Por otro lado, esta película desarrolla un espacio que es cercano al círculo simbólico de víctimas de la dictadura pero que es difícil de evaluar críticamente. Este concepto de este círculo de víctima se ha expandido paulatinamente en el cine documental, desde los damnificados más inmediatos, hasta incorporar diversas voces de la sociedad como las de generaciones más jóvenes, este es el caso de La quemadura (2009), de René Ballesteros, El edificio de los chilenos (2010), de Macarena Aguiló, e Historia de mi nombre (2020), de Karin Cuyul. En este caso, 1976 podría entenderse como una expanción de la respuesta, desde la ficción, a la dictadura, a través de la emergencia de una figura que ha tenido un presencia marginal. Me refiero a personas de género femenino que dentro del contexto patriarcal de la sociedad chilena y de opresión en la dictadura, mantuvieron su descontento con el régimen militar en silencio, es decir, nunca salieron al espacio público a expresar oposición, no existen en los registros históricos de ese tipo, sin embargo, dentro de sus espacios más intimos existen huellas de estas identidades.
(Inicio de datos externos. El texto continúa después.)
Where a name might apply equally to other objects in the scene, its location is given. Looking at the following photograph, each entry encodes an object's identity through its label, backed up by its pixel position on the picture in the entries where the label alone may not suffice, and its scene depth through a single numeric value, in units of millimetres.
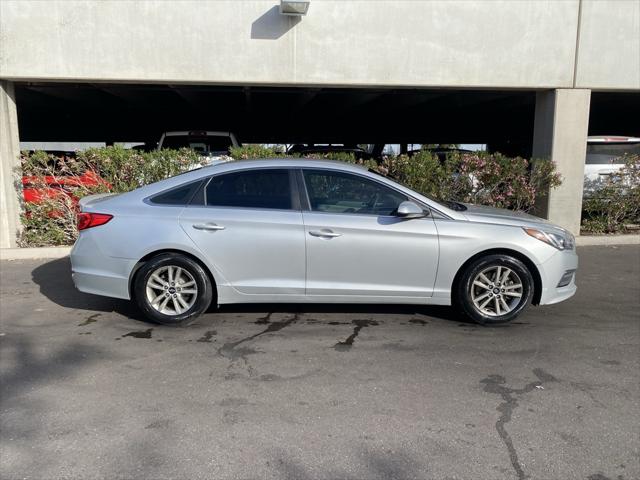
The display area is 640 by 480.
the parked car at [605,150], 11781
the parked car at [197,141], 10008
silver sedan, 5074
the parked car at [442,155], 9334
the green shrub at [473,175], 8859
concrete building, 8305
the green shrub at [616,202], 9938
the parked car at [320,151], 10351
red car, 8734
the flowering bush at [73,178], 8719
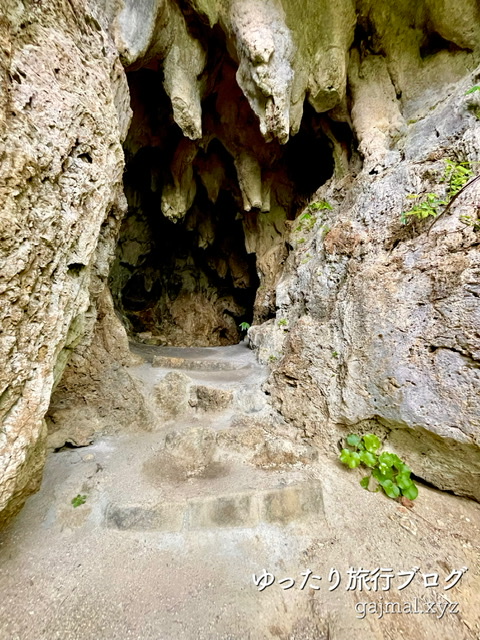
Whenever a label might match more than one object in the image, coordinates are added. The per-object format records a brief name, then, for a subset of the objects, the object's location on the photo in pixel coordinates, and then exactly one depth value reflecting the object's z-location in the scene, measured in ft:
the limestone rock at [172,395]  11.27
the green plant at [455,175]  8.68
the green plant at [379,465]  7.73
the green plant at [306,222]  16.07
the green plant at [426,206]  8.89
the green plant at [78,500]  7.14
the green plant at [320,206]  15.15
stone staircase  7.00
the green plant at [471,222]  7.63
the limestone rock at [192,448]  8.68
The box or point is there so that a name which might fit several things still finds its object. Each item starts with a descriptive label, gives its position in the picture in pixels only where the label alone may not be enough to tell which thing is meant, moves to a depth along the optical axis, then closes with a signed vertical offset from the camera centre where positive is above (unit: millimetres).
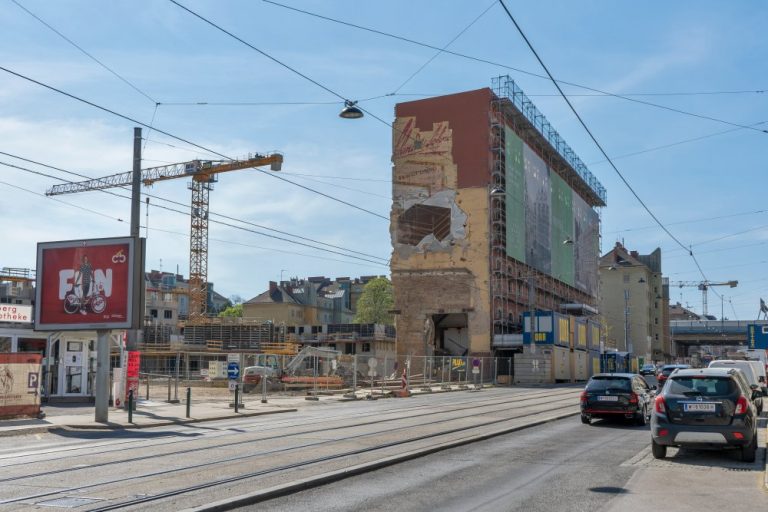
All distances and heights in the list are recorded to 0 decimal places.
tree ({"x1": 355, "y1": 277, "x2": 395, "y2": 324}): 116438 +3800
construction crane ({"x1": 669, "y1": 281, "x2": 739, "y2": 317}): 51000 +3224
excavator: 44375 -2647
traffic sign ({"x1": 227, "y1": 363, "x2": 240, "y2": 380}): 27250 -1424
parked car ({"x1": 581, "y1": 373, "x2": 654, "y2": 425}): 20734 -1708
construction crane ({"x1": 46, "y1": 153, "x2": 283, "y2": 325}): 95094 +17697
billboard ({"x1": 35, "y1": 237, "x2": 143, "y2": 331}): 22953 +1269
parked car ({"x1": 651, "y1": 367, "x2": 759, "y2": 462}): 13141 -1370
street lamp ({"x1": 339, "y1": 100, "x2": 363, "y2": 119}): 26250 +7056
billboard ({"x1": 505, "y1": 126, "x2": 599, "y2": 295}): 79625 +12702
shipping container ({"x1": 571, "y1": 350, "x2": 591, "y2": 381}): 76450 -3191
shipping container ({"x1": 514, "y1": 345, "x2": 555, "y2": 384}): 67062 -2840
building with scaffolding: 75812 +10460
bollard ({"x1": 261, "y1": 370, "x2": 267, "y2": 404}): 32791 -2609
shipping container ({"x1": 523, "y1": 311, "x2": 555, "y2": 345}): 68438 +241
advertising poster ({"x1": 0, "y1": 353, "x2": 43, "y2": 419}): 21391 -1537
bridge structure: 131000 +247
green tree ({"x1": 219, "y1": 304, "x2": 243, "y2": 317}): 127388 +2709
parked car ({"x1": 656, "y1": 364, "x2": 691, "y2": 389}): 37825 -1908
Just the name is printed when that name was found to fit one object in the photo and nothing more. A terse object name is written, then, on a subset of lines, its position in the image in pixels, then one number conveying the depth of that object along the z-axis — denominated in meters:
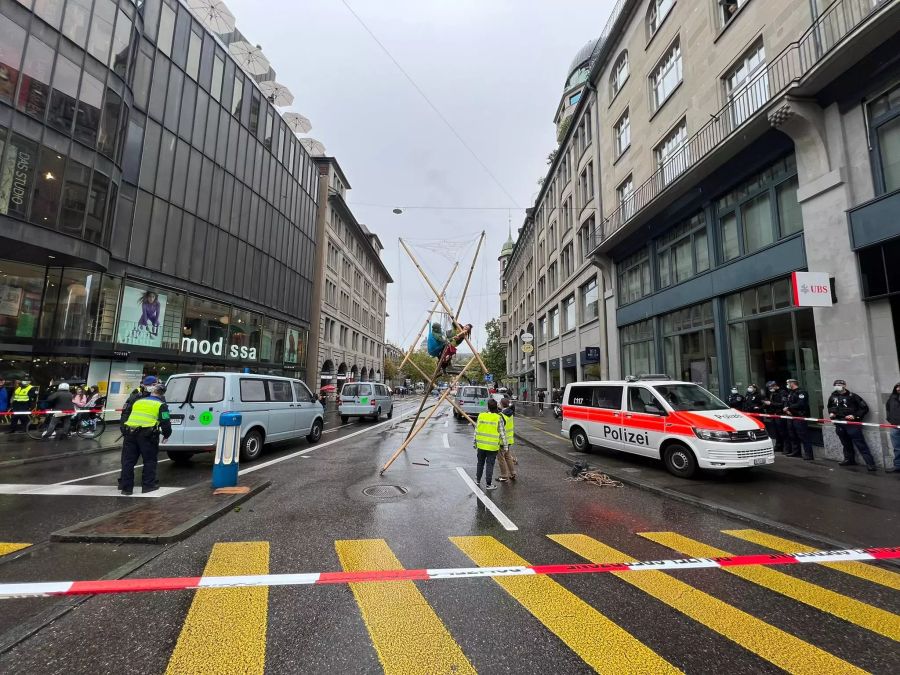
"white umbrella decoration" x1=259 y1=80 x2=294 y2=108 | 31.66
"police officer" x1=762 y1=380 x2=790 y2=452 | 11.09
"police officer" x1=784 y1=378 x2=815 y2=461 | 10.28
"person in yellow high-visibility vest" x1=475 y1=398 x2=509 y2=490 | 7.56
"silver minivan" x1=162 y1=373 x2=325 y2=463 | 9.02
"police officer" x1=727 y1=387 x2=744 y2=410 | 12.78
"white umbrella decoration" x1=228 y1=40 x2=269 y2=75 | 28.56
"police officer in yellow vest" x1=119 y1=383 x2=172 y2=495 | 6.76
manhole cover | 7.10
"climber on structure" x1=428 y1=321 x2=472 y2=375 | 10.12
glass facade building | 15.41
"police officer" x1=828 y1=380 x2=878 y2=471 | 9.19
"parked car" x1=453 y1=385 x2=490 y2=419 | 20.25
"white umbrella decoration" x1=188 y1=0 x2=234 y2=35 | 24.30
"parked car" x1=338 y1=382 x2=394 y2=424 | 20.44
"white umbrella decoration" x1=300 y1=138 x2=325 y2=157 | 40.72
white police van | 7.90
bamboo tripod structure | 9.63
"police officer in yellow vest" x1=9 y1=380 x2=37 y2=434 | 13.77
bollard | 6.96
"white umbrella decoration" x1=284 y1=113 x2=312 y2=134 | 36.58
A la pregunta de cómo conectar 1976 en el presente, la respuesta se la pido prestada a Sara Ahmed: a través de la “emocionalidad del texto”. Este pensamiento plantea que los afectos no están “en” los textos, sino que circulan, o se pegan, como efectos al nombrar las emociones, en este sentido, el filme de Martelli permite observar a Carmen y a su mundo como objetos unidos a la emoción que produce esta historia. De esta manera, el dolor de Carmen y su miedo, se convierten en el amor que podemos sentir por su figura simbólica. Es por esto que, Carmen se separa del estereotipo de las protagonistas de filmes clásicos, como los de Hitchcock, que hacia el final tienen que pagar su deuda con la vida misma, con la separación de sus seres queridos, o la violación física. El origen de Carmen es distinto, su cuerpo se mantiene ileso a pesar de haber estado en el límite de ver y vivir el horror; su relación con el poder se mantiene inalterada, sobrevive gracias a su embarcación de acero, a su estatus social, pero sobrevive, y en ese acto de resistencia hay un pasaje al presente. Sobrevive gracias al amor que Martelli tiene por el recuerdo de esa mujer, una emoción que se hace pública al atravesar la pantalla, como una ternura que se proyecta en la memoria colectiva a través del recuerdo de las abuelas, cuyas historias ya empezaron a contarse.

 

 


[1] Isabel Cadenas Cañón, Poética de la ausencia. Formas subversivas de la memoria en la cultura visual contemporánea, Ediciones Cátedra, 2019, Madrid.